Os desglosamos algunas de las conclusiones más relevantes de la conversación.
- El cambio climático es ya una emergencia sanitaria
En 2025 se registraron 2.832 muertes atribuibles al calor en España. Es la consecuencia directa de un parque que no está preparado para el clima que ya tenemos, y mucho menos para el que viene. Los edificios que construimos hoy tienen una vida útil de 50 años, y para 2050 Madrid tendrá temperaturas similares a las de Marrakech. Mientras tanto, el 35% de los hogares no está adaptado ni al frío ni al calor.
- La angustia por la vivienda preocupa a las familias
El 38-42% de las familias señala el acceso a la vivienda como su mayor fuente de preocupación. Esa angustia no se queda en lo económico; se traduce directamente en insomnio, ansiedad y un mayor consumo de ansiolíticos. El problema habitacional es también un problema de salud mental.
- La soledad no deseada es un problema estructural
Hemos construido ciudades donde cada vez hay más gente y cada vez hay más personas solas. Los modelos de cohousing y los espacios comunitarios son una herramienta probada de salud mental y la pandemia así lo demostró. Como recordó la ministra durante la charla, hay personas que vivieron el confinamiento sin apenas notarlo porque contaban con una comunidad real a su alrededor.

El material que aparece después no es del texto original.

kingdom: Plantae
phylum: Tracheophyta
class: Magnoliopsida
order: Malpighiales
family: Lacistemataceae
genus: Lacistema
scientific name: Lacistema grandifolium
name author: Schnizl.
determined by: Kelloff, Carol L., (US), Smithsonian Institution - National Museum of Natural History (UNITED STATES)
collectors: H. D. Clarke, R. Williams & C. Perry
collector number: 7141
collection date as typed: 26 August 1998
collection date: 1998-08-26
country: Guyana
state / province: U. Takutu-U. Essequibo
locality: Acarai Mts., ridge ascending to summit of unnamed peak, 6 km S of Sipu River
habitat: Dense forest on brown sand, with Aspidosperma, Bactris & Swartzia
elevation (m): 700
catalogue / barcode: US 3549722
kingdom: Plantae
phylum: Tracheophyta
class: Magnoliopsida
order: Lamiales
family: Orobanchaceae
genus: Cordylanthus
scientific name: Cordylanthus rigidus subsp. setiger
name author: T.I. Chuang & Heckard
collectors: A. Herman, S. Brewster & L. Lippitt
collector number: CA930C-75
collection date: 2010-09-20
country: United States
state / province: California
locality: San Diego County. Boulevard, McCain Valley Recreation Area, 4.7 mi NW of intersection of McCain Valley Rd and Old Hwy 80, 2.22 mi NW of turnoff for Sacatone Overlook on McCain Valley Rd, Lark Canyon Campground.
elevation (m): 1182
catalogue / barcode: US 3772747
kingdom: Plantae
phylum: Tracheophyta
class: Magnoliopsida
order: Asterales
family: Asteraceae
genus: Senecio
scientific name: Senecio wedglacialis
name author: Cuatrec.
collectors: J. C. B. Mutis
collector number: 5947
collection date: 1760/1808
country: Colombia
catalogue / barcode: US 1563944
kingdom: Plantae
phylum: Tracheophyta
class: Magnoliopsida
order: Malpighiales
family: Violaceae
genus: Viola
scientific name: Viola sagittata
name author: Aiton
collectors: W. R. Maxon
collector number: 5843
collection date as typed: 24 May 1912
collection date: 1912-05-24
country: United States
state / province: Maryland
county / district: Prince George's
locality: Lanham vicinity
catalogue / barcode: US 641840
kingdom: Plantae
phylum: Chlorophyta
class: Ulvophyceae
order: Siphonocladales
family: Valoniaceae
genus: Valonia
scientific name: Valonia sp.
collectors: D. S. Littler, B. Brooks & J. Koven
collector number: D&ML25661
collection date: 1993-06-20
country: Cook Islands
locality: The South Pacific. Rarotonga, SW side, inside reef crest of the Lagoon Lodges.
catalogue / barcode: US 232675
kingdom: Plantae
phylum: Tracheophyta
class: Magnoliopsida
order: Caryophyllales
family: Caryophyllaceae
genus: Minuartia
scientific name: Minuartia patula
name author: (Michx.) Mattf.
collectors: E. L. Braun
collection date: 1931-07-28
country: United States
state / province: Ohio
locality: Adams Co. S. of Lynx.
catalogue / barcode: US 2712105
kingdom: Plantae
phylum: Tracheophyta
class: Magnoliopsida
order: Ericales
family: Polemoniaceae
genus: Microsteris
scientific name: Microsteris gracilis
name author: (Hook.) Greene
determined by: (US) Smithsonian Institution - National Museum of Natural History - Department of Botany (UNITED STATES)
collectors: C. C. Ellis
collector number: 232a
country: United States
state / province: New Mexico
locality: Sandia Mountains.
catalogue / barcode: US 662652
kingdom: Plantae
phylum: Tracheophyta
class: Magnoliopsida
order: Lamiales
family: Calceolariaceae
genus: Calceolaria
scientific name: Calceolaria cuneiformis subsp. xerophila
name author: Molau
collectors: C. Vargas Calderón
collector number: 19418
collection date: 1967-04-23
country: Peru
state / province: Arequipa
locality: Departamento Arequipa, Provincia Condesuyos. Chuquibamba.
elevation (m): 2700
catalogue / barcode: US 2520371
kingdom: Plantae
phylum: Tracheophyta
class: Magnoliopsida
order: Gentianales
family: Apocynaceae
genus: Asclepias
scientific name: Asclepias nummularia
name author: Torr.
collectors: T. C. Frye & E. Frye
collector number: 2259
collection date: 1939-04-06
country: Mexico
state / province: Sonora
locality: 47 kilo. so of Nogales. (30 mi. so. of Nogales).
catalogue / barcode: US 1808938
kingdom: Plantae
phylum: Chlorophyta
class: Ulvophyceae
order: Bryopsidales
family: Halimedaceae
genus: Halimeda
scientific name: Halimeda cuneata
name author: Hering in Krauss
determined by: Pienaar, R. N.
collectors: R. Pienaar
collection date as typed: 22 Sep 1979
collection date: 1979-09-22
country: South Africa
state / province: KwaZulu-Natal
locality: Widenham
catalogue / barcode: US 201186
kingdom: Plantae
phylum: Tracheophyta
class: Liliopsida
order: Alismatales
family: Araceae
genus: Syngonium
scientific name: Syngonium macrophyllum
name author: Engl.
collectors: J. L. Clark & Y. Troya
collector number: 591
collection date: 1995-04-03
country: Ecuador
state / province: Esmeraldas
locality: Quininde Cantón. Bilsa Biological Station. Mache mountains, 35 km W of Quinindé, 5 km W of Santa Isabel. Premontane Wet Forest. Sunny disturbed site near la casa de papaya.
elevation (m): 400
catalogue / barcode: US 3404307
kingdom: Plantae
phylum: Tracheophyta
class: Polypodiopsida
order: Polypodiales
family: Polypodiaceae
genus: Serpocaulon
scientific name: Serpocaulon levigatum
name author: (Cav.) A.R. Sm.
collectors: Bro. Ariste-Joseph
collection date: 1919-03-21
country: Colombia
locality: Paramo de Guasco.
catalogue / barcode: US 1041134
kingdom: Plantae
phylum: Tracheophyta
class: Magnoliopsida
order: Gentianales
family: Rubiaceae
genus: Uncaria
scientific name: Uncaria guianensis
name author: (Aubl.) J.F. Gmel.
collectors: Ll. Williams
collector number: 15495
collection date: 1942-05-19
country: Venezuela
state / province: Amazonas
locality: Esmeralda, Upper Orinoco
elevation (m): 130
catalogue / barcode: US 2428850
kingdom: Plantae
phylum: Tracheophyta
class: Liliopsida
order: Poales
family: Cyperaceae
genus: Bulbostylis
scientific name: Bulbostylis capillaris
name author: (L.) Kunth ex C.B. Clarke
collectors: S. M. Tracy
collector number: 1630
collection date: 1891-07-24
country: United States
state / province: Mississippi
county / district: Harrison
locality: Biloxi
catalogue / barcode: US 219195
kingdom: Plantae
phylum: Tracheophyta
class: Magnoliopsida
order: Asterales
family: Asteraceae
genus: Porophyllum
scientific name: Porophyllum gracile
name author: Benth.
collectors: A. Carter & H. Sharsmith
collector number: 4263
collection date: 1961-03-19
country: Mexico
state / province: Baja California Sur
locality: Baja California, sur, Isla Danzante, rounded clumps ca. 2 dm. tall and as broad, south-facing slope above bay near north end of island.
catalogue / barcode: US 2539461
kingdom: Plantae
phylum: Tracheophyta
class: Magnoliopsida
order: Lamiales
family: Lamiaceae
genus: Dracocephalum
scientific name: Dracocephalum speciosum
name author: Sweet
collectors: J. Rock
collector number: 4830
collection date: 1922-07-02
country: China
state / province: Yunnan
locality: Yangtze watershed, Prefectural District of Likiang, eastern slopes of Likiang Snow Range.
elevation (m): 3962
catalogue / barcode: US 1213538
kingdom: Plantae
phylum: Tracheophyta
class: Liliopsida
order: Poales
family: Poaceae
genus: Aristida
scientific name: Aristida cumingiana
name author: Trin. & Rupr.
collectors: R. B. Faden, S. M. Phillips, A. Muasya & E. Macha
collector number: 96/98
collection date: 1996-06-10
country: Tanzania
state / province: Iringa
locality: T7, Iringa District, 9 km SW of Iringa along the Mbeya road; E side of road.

- Invertir en vivienda saludable tiene retorno demostrable
A menudo se plantea la vivienda saludable como un coste. Los datos dicen lo contrario. Según un estudio de Asociación Provivienda con metodología ROI, cada euro invertido en criterios sociales genera tres euros de retorno para la sociedad, de los cuales un 65% revierte directamente en la administración pública en forma de ahorro en sanidad y servicios sociales.
- El cortoplacismo político frena la prevención
Quizás el obstáculo más difícil de superar es estructural. La prevención no se inaugura y no da votos. Las políticas de vivienda y salud tienen un impacto a 10 o 20 años, pero los ciclos políticos son de cuatro. Ese desfase entre el consenso científico y la acción política tiene consecuencias que se pagan durante décadas.
Como dijo la ministra durante la entrevista:
“Las políticas de vivienda ahora mismo son políticas de salud. Defender la vivienda, defender que no te echen de tu casa, que los jóvenes puedan independizarse, que los mayores puedan morir en su casa… todo eso tiene un impacto increíble sobre la salud mental de nuestra población.”
En Alianza VIVA creemos que la vivienda ha de ser asequible, descarbonizada y saludable. Esta conversación en Rebuild es un paso más en esa dirección.